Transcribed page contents
###

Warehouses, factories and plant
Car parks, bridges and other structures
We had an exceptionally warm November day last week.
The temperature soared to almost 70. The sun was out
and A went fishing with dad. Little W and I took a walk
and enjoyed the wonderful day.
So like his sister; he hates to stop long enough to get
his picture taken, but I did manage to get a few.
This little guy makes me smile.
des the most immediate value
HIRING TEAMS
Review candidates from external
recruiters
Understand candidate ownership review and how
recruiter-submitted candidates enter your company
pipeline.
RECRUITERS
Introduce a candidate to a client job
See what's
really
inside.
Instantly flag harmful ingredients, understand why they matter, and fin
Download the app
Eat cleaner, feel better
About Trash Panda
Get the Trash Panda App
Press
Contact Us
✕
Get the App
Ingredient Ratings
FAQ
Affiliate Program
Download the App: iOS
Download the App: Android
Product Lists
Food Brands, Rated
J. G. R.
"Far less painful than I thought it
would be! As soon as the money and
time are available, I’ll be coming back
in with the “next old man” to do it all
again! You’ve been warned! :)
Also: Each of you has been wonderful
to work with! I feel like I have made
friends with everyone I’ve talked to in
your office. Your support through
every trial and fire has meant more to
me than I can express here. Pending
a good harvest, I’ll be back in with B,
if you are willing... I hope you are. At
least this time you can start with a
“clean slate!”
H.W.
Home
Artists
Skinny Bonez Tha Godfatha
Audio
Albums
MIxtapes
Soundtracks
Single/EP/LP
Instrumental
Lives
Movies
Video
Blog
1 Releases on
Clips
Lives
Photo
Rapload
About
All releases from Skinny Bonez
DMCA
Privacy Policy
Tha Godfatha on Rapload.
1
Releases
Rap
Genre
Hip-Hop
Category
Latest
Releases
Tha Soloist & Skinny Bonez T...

###

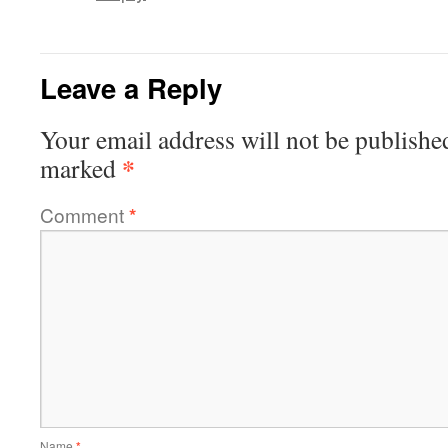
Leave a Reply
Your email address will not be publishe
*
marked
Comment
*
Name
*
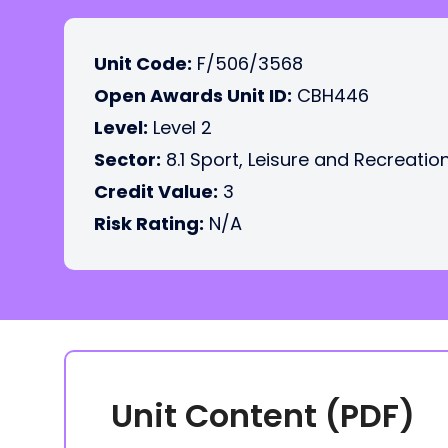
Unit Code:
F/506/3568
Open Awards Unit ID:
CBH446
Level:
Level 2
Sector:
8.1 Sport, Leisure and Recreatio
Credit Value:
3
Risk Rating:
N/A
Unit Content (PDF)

###

--- Requirement ---
Retype only this portion of the data above: the line containing "We had an exceptionally", the line containing "Get the Trash Panda App", and all lines between them, exactly.

--- Answer to this task ---
We had an exceptionally warm November day last week.
The temperature soared to almost 70. The sun was out
and A went fishing with dad. Little W and I took a walk
and enjoyed the wonderful day.
So like his sister; he hates to stop long enough to get
his picture taken, but I did manage to get a few.
This little guy makes me smile.
des the most immediate value
HIRING TEAMS
Review candidates from external
recruiters
Understand candidate ownership review and how
recruiter-submitted candidates enter your company
pipeline.
RECRUITERS
Introduce a candidate to a client job
See what's
really
inside.
Instantly flag harmful ingredients, understand why they matter, and fin
Download the app
Eat cleaner, feel better
About Trash Panda
Get the Trash Panda App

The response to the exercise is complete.